И утиши Халев люди пред Моисеом, и рече ему: никакоже, на восходя взыдем и приимем ю в наследие, яко сильни есмы преодолети им.
31 Maar de mannen, die met hem waren opgetrokken, beweerden: We kunnen niet oprukken tegen dat volk; want het is sterker dan wij.
И человецы ходившии с ним рекоша: не идем, яко не можем изыти противу языку (сему), яко крепльший есть паче нас.
32 En nu begonnen ze onder de Israëlieten allerlei praatjes te vertellen over het land, dat zij hadden verkend, en zeiden: Het land, dat we hebben doorkruist, om het te verkennen, verslindt zijn bewoners, en al het volk, dat we daar hebben gezien, is vreselijk groot.
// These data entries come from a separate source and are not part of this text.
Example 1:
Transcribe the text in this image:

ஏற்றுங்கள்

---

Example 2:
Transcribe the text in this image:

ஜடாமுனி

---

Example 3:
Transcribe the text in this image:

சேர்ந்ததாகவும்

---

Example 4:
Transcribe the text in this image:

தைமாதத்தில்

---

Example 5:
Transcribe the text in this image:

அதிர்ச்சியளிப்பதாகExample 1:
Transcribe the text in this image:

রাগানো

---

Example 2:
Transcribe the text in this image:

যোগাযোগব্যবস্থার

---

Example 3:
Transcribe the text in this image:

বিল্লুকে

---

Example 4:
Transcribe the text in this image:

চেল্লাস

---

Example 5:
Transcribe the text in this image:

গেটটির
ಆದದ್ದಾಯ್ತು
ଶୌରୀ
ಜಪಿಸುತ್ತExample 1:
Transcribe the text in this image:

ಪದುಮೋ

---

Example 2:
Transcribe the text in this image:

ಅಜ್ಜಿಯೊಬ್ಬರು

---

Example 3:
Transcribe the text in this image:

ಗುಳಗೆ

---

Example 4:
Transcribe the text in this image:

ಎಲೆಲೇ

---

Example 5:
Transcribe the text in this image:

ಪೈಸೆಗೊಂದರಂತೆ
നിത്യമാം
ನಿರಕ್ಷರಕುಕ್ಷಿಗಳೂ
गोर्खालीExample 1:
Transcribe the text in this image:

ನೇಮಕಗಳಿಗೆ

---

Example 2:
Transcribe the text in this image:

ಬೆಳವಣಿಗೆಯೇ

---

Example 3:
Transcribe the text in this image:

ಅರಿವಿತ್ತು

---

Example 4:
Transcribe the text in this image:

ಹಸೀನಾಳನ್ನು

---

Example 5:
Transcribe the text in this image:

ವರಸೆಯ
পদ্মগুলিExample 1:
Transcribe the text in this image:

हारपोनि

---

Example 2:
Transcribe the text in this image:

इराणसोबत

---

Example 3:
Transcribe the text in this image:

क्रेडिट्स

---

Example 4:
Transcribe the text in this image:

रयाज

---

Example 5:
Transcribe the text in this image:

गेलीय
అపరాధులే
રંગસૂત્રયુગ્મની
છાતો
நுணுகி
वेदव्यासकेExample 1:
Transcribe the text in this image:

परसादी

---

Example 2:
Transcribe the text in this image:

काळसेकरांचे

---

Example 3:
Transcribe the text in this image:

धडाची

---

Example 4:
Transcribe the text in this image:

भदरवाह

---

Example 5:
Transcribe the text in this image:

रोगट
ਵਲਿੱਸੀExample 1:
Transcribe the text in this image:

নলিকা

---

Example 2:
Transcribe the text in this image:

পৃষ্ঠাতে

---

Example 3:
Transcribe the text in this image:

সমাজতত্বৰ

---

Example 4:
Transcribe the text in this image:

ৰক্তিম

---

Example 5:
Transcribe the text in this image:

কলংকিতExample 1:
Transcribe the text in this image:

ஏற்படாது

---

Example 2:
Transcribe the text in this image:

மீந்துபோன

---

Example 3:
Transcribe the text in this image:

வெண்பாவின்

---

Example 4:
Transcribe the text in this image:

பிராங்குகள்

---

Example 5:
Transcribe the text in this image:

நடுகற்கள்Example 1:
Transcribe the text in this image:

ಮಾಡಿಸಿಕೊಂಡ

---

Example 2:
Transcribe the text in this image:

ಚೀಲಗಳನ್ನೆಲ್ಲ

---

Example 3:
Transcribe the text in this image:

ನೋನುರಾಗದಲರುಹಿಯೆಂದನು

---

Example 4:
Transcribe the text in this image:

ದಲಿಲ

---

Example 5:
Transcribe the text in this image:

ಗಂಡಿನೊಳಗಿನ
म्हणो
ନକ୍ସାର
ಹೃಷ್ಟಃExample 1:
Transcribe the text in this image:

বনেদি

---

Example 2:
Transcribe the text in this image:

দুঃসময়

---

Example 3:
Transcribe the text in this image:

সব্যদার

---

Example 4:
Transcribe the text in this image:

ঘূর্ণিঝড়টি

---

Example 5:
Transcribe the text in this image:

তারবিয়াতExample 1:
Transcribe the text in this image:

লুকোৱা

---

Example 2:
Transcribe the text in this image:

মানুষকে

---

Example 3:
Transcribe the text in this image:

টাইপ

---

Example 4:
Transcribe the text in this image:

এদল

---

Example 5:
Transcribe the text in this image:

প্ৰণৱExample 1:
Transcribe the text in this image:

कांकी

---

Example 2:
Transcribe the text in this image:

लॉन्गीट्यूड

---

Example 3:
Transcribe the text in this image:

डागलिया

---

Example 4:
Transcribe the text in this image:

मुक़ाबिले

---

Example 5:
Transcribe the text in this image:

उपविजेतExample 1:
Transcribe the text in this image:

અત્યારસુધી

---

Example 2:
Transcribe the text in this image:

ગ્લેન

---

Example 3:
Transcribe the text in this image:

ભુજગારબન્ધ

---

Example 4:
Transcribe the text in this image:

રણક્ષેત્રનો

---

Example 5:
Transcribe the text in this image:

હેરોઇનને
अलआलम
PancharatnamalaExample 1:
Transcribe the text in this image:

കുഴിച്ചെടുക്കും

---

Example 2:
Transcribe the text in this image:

И изнесоша ужас земли, юже соглядаша, к сыном Израилевым, глаголюще: землю юже проидохом соглядающе, земля есть поядающи живущыя на ней, и вси люди, ихже видехом на ней, мужи превысоцыи:
33 We hebben daar zelfs reuzen gezien, bij wie wij wel sprinkhanen leken, zowel in onze eigen ogen als in die van hen.
и тамо видехом исполины, сыны Енаковы, и бехом пред ними яко прузи, и тако бехом пред ними.